WASHINGTON - Congress recently approved another $150 million payout to the Washington Metropolitan Area Transit Authority to improve the aging rail system - part of 1.5 billion dollars that will come to Metro over 10 years in the wake of 2009's deadly Red Line crash.
The chairwoman of the National Transportation Safety Board says she's impressed with the progress that Metro has made regarding safety since the Red Line crash took nine lives.
"They really were tone-deaf when it came to safety," Debbie Hersman says of the Metro board in 2009, adding that that board didn't even have safety of the operations in their mission statement.
Since then, she says, a new board has taken over that has been "extremely responsive to NTSB recommendations." Among the changes Hersman cites are improved crash protection as well as data recorders that can inform officials of what really happened during an accident.
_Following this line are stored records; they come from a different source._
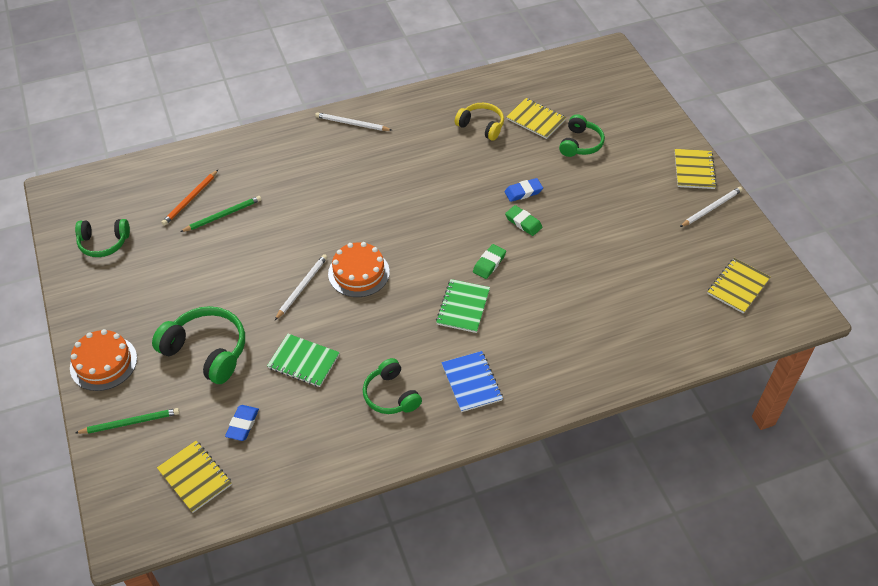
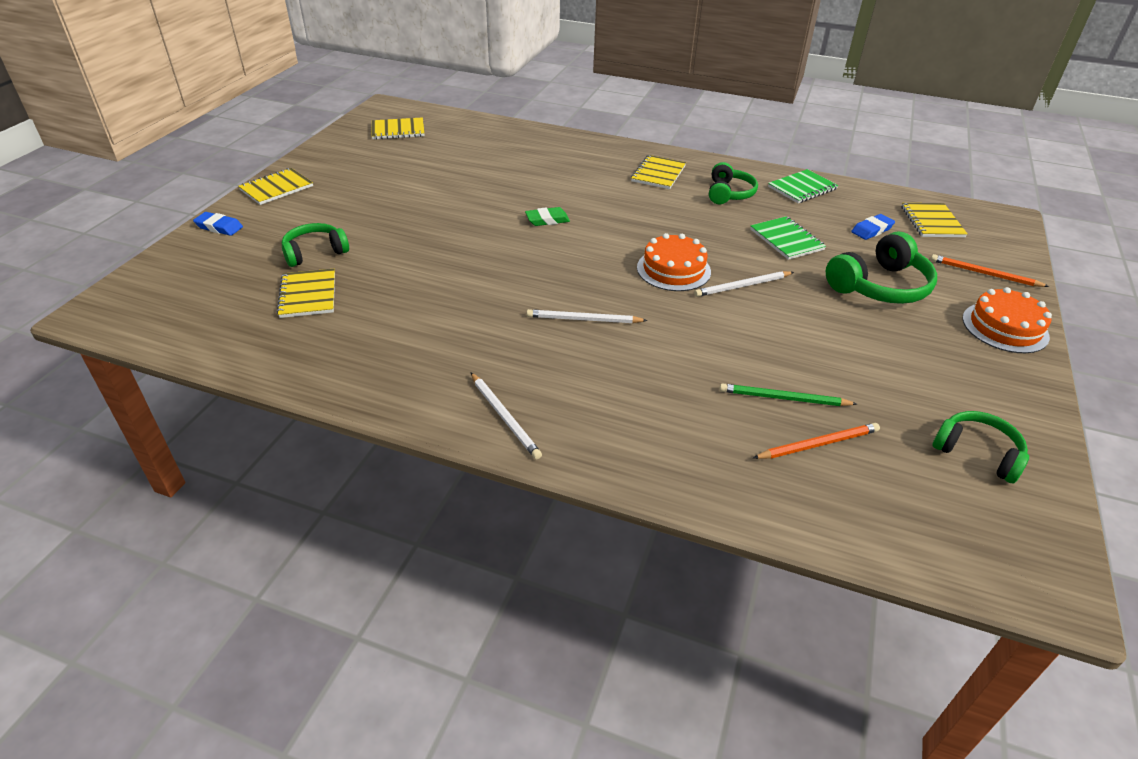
camera: 140 degrees left, 10 degrees down
(130, 422) = (984, 274): green pencil -> orange pencil
(207, 351) = (880, 286): green headphones -> green headphones turned 105 degrees counterclockwise
(463, 307) = (608, 208): green notebook -> green notebook (802, 188)
(471, 382) = (658, 174): blue notebook -> yellow notebook
(481, 126) = (369, 322): yellow headphones -> none
(523, 192) = (435, 247): blue eraser -> blue eraser (219, 227)
(523, 222) = (474, 228): green eraser -> none
(711, 208) = (320, 165): white pencil -> white pencil (583, 319)

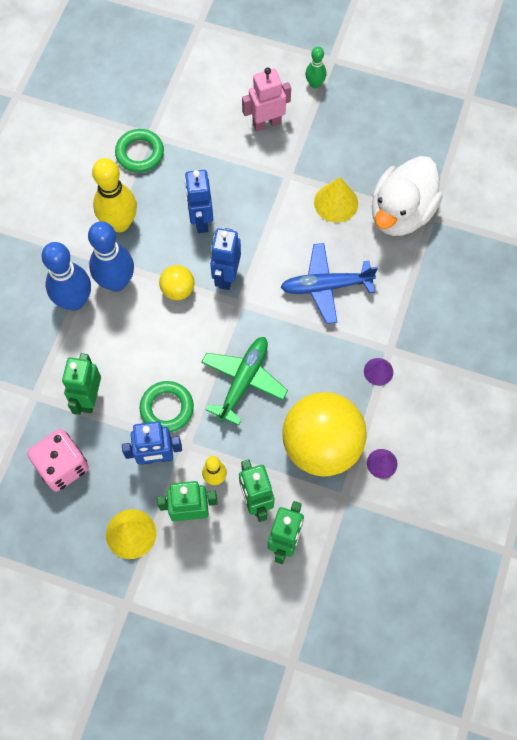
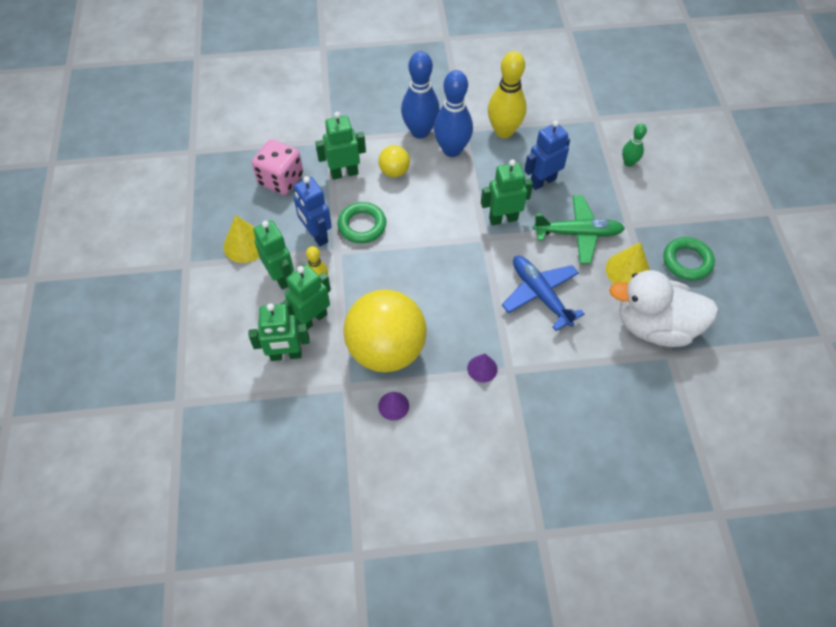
camera: 65 degrees right, 10 degrees down
(140, 153) = (574, 119): green ring -> green ring (687, 261)
(178, 290) = (470, 191): yellow ball -> yellow ball (394, 171)
(226, 276) = (503, 219): blue robot -> green robot
(243, 381) = (415, 268): green plane -> green plane (578, 234)
(266, 123) = (667, 190): pink robot -> none
(315, 84) = (734, 209): green bowling pin -> green bowling pin (628, 163)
She also praised a test program that allows employees to report safety concerns without fear of reprisal, and says she'd like to see it become permanent.
Other changes Hersman says she wants to see going forward include the new rail cars that are on the way. "Today we know a lot more about surviving crashes" than in the 1970s, when most of the present cars were built, and she hopes the entire fleet will soon be replaced.
"They clearly have a lot of work that still needs to be done," Hersman says of Metro, "but they're working very hard to do it."